Le chef de l'Etat "a chargé le gouvernement de préparer un nouveau texte, prenant en compte la décision du Conseil constitutionnel", a annoncé l'Elysée. Une mission confiée au ministère de la Justice qui n'a pas précisé de calendrier alors que le Parlement achève ses travaux normalement le 6 ou le 7 mars.

Nicolas Sarkozy, qui soutenait ce texte controversé, qualifié d'"électoraliste" dans l'opposition, "mesure l'immense déception et la profonde tristesse de tous ceux qui avaient accueilli avec reconnaissance et espoir l'adoption de cette loi destinée à les protéger contre le négationnisme (...) menace contre notre communauté nationale", a ajouté la présidence.

Jean-François Copé, secrétaire général de l'UMP, a indiqué mercredi qu'il faudrait "attendre la prochaine législature" pour un nouveau texte.
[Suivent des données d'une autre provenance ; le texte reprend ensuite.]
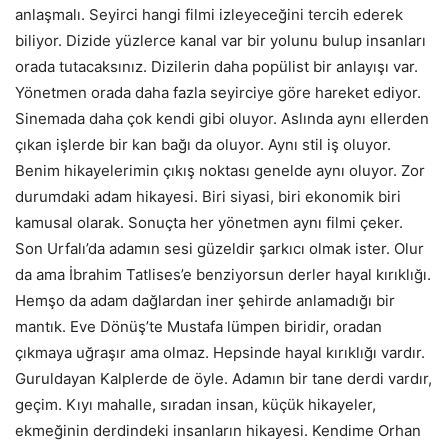
anlaşmalı. Seyirci hangi filmi izleyeceğini tercih ederek
biliyor. Dizide yüzlerce kanal var bir yolunu bulup insanları
orada tutacaksınız. Dizilerin daha popülist bir anlayışı var.
Yönetmen orada daha fazla seyirciye göre hareket ediyor.
Sinemada daha çok kendi gibi oluyor. Aslında aynı ellerden
çıkan işlerde bir kan bağı da oluyor. Aynı stil iş oluyor.
Benim hikayelerimin çıkış noktası genelde aynı oluyor. Zor
durumdaki adam hikayesi. Biri siyasi, biri ekonomik biri
kamusal olarak. Sonuçta her yönetmen aynı filmi çeker.
Son Urfalı’da adamın sesi güzeldir şarkıcı olmak ister. Olur
da ama İbrahim Tatlises’e benziyorsun derler hayal kırıklığı.
Hemşo da adam dağlardan iner şehirde anlamadığı bir
mantık. Eve Dönüş’te Mustafa lümpen biridir, oradan
çıkmaya uğraşır ama olmaz. Hepsinde hayal kırıklığı vardır.
Guruldayan Kalplerde de öyle. Adamın bir tane derdi vardır,
geçim. Kıyı mahalle, sıradan insan, küçük hikayeler,
ekmeğinin derdindeki insanların hikayesi. Kendime Orhan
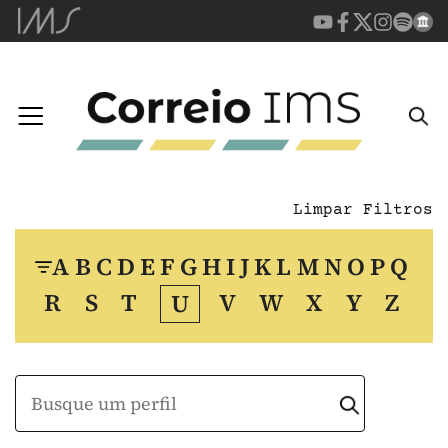
Limpar Filtros
A
B
C
D
E
F
G
H
I
J
K
L
M
N
O
P
Q
R
S
T
V
W
X
Y
Z
U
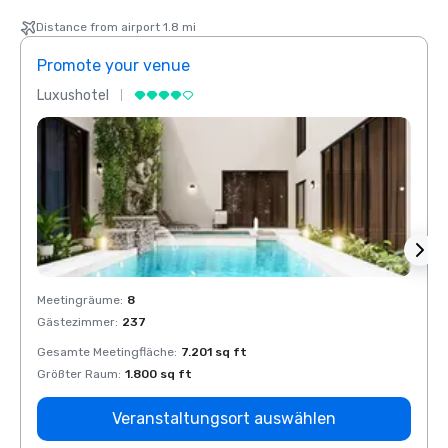
Distance from airport 1.8 mi
Promote your venue
Prom
Luxushotel
Luxus
Meetingräume
:
8
Meeti
Gästezimmer
:
237
Gäste
Gesamte Meetingfläche
:
7.201 sq ft
Gesam
Größter Raum
:
1.800 sq ft
Größt
Veranstaltungsort auswählen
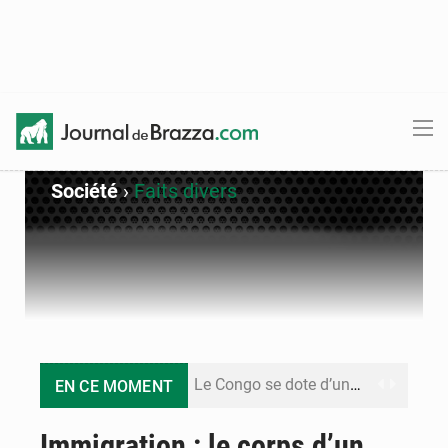
Société
›
Faits divers
Le Congo se dote d’un programme national pour valoriser les produits forestiers non ligneux
EN CE MOMENT
Congo-Électricité : la BAD renforce son appui pour accélérer les investissements
Immigration : le corps d’un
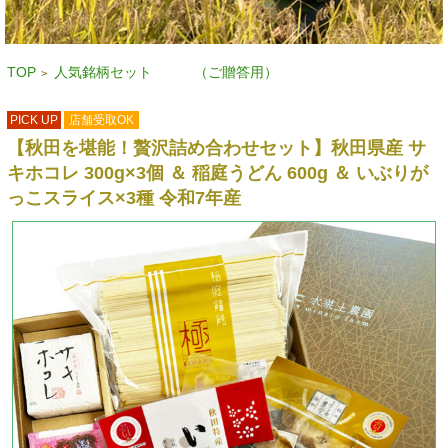
TOP
人気銘柄セット （ご贈答用）
>
PICK UP
店舗受取OK
【秋田を堪能！贅沢詰め合わせセット】秋田県産 サ
キホコレ 300g×3個 ＆ 稲庭うどん 600g ＆ いぶりが
っこスライス×3種 令和7年産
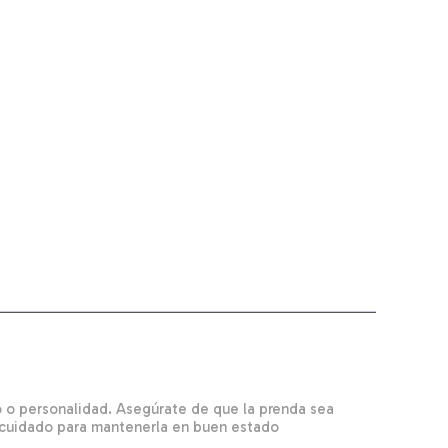
lo o personalidad. Asegúrate de que la prenda sea
y cuidado para mantenerla en buen estado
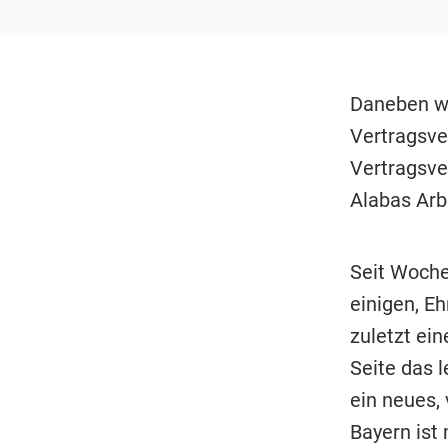
Daneben wi
Vertragsve
Vertragsve
Alabas Arbe
Seit Woche
einigen, E
zuletzt ein
Seite das 
ein neues, 
Bayern ist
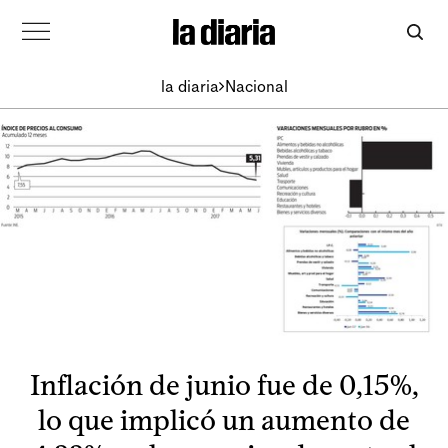
la diaria
Nacional
Inflación de junio fue de 0,15%,
lo que implicó un aumento de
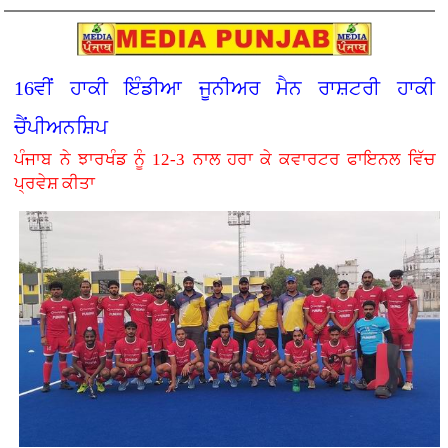
16ਵੀਂ ਹਾਕੀ ਇੰਡੀਆ ਜੂਨੀਅਰ ਮੈਨ ਰਾਸ਼ਟਰੀ ਹਾਕੀ
ਚੈਂਪੀਅਨਸ਼ਿਪ
ਪੰਜਾਬ ਨੇ ਝਾਰਖੰਡ ਨੂੰ 12-3 ਨਾਲ ਹਰਾ ਕੇ ਕਵਾਰਟਰ ਫਾਇਨਲ ਵਿੱਚ
ਪ੍ਰਵੇਸ਼ ਕੀਤਾ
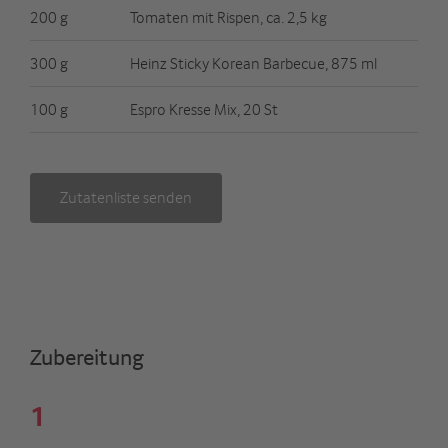
200 g
Tomaten mit Rispen, ca. 2,5 kg
300 g
Heinz Sticky Korean Barbecue, 875 ml
100 g
Espro Kresse Mix, 20 St
Zutatenliste senden
Zubereitung
1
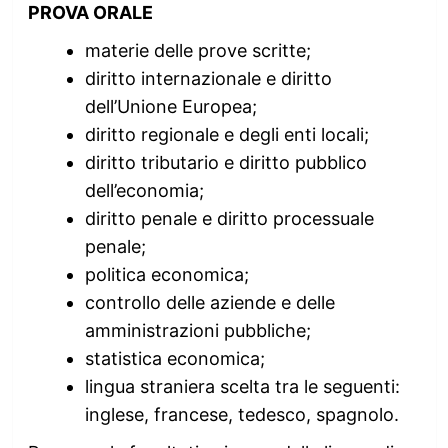
PROVA ORALE
materie delle prove scritte;
diritto internazionale e diritto
dell’Unione Europea;
diritto regionale e degli enti locali;
diritto tributario e diritto pubblico
dell’economia;
diritto penale e diritto processuale
penale;
politica economica;
controllo delle aziende e delle
amministrazioni pubbliche;
statistica economica;
lingua straniera scelta tra le seguenti:
inglese, francese, tedesco, spagnolo.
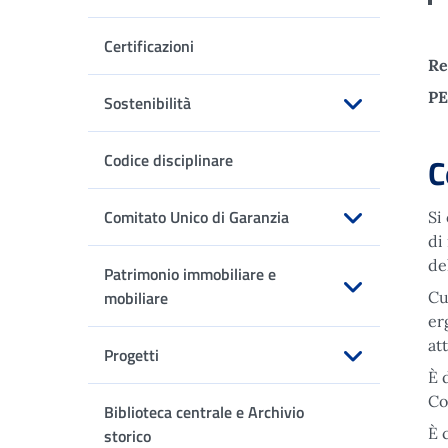
Apri sottomenu
Certificazioni
Re
PE
Sostenibilità
Apri sottomenu
Codice disciplinare
C
Comitato Unico di Garanzia
Si
di
Apri sottomenu
de
Patrimonio immobiliare e
mobiliare
Cu
er
Apri sottomenu
at
Progetti
È 
Apri sottomenu
Co
Biblioteca centrale e Archivio
È 
storico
Pour sa part, le gouvernement turc a immédiatement salué la décision qui "a évité une probable grave crise entre la France et la Turquie", selon le vice-Premier ministre Bülent Arinç.

Le vote du texte, définitivement adopté par le Parlement français le 23 janvier, avait entraîné une brouille diplomatique et commerciale entre Paris et Ankara. La génocide arménien est reconnu par une loi française de 2001.

Mais le Conseil constitutionnel a retoqué la loi mardi. Les Sages ont jugé "qu'en réprimant la contestation de l'existence et de la qualification juridique de crimes qu'il aurait lui-même reconnus et qualifiés comme tels, le législateur a porté une atteinte inconstitutionnelle à l'exercice de la liberté d'expression et de communication".

La loi prévoyait de punir d'un an de prison et de 45.000 euros d'amende toute négation publique d'un génocide reconnu par la loi française.